Who Wrote It?: Franklin W. Dixon
C’mon, Who Really Wrote it?: Andrew E. Svenson in 1969. One of many he wrote, including my favorite.
Was It Revised?: No.
Cover: Rudy Nappi. Yellow with the plane, red with the gloves and hats, white for the snow and bear; it’s a good-looking cover. Not purely literal, and polar bears (who don’t live in Iceland, but it’s explained) don’t grow that big, so there’s symbolism there. But Frank and Joe really do have a scene like this.
Setting: Bayport and Iceland. Mostly Iceland. As I write this post in mid-2014, people from 43 different countries have read this site, but Iceland is not among those 43 countries. Let’s see if we can fix this with this review!
Where’s Fenton This Time?: On the big part of the case. This being 1969, the space program was on everyone’s minds, so Fenton is working for the U.S. government to stop saboteurs from wrecking the space program. Meanwhile Frank and Joe work on finding a guy in Iceland who is due to inherit some money. Will both cases collide? Heh, see you in Chapter XIX, dude.
Which Chums Show Up?: Biff, Tony, Chet, Callie and Iola. Biff and Chet actually go to Iceland with the boys. It pays to be friends with Frank and Joe for you get all-expense-paid trips all over the world. Unless you are Callie and Iola, of course, who are almost always left behind pining for their boyfriends.
What’s Chet’s Hobby This Time?: Kiai! He’s learning karate. Yes, it gets used. Once. Now in other books he knows judo. And football scrimmage moves. But here’s it’s a chop with his hands.
Aunt Gertrude’s Dessert: A “large wedge” of rhubarb pie. Couldn’t you just go for that right about now?
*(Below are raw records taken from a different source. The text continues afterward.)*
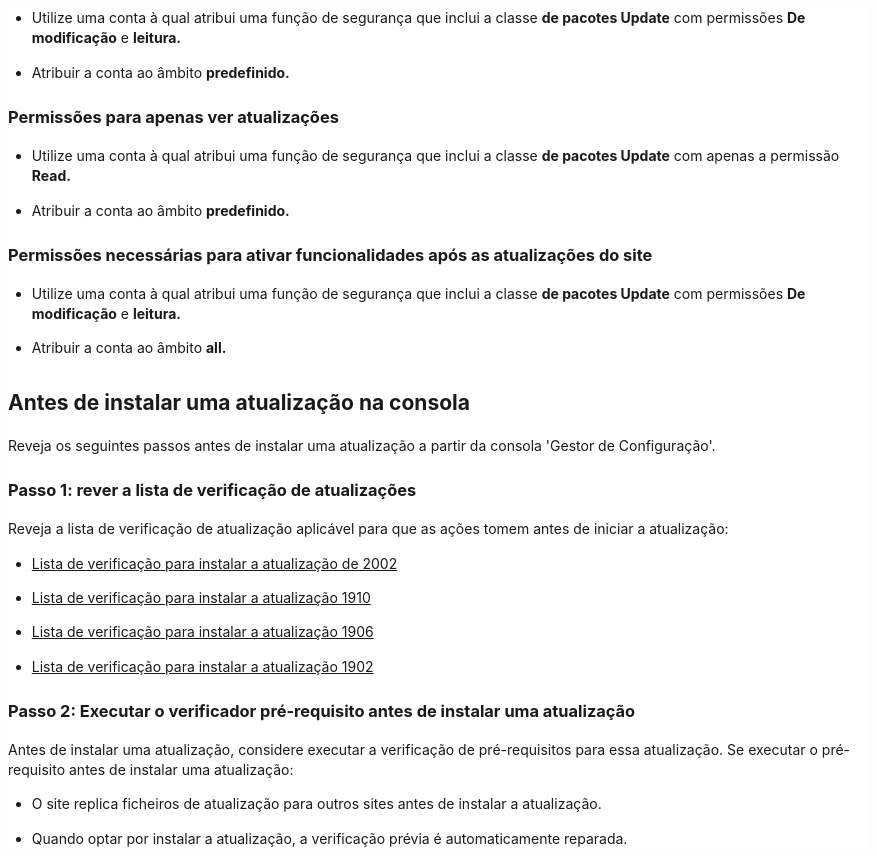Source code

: - Utilize uma conta à qual atribui uma função de segurança que inclui a classe **de pacotes Update** com permissões **De modificação** e **leitura.**  

- Atribuir a conta ao âmbito **predefinido.**  

### <a name="permissions-to-only-view-updates"></a>Permissões para apenas ver atualizações

- Utilize uma conta à qual atribui uma função de segurança que inclui a classe **de pacotes Update** com apenas a permissão **Read.**  

- Atribuir a conta ao âmbito **predefinido.**  

### <a name="permissions-required-to-enable-features-after-the-site-updates"></a>Permissões necessárias para ativar funcionalidades após as atualizações do site

- Utilize uma conta à qual atribui uma função de segurança que inclui a classe **de pacotes Update** com permissões **De modificação** e **leitura.**  

- Atribuir a conta ao âmbito **all.**  

## <a name="before-you-install-an-in-console-update"></a><a name="bkmk_beforeinstall"></a> Antes de instalar uma atualização na consola  

Reveja os seguintes passos antes de instalar uma atualização a partir da consola 'Gestor de Configuração'.  

### <a name="step-1-review-the-update-checklist"></a><a name="bkmk_step1"></a> Passo 1: rever a lista de verificação de atualizações  

Reveja a lista de verificação de atualização aplicável para que as ações tomem antes de iniciar a atualização:

- [Lista de verificação para instalar a atualização de 2002](checklist-for-installing-update-2002.md)

- [Lista de verificação para instalar a atualização 1910](checklist-for-installing-update-1910.md)  

- [Lista de verificação para instalar a atualização 1906](checklist-for-installing-update-1906.md)  

- [Lista de verificação para instalar a atualização 1902](checklist-for-installing-update-1902.md)

### <a name="step-2-run-the-prerequisite-checker-before-installing-an-update"></a><a name="bkmk_step2"></a>Passo 2: Executar o verificador pré-requisito antes de instalar uma atualização  

Antes de instalar uma atualização, considere executar a verificação de pré-requisitos para essa atualização. Se executar o pré-requisito antes de instalar uma atualização:  

- O site replica ficheiros de atualização para outros sites antes de instalar a atualização.  

- Quando optar por instalar a atualização, a verificação prévia é automaticamente reparada.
Plot: As mentioned, off to Iceland to find someone they just know by name. If it weren’t for those pesky bad guys continually trying to harm the boys, the plot would consist of them sightseeing around Iceland looking for a guy who could be anywhere.
Review: You know, this is a great one. It was amazingly topical in 1969 with the moon landing that year, but it holds up. In fact, this feels like a wholly modern spy mystery that involves spies trying to stop a space program. Astronauts are part of the story, the bad guys have realistic motives, and they play for keeps.
The Icelandic scenes are terrific. This is a great introduction to Iceland for kids. Guarantee they will want to visit someday. Having been to that beautiful and fascinating island myself, I can say it is well worth a visit. I look forward to returning.
So, good writing (I like my Svenson Hardy Boys), good plot, good local characters, good suspense, very modern feel, but classic Hardy Boys cast of characters and ways of acting, all combine to make this a fun book to read.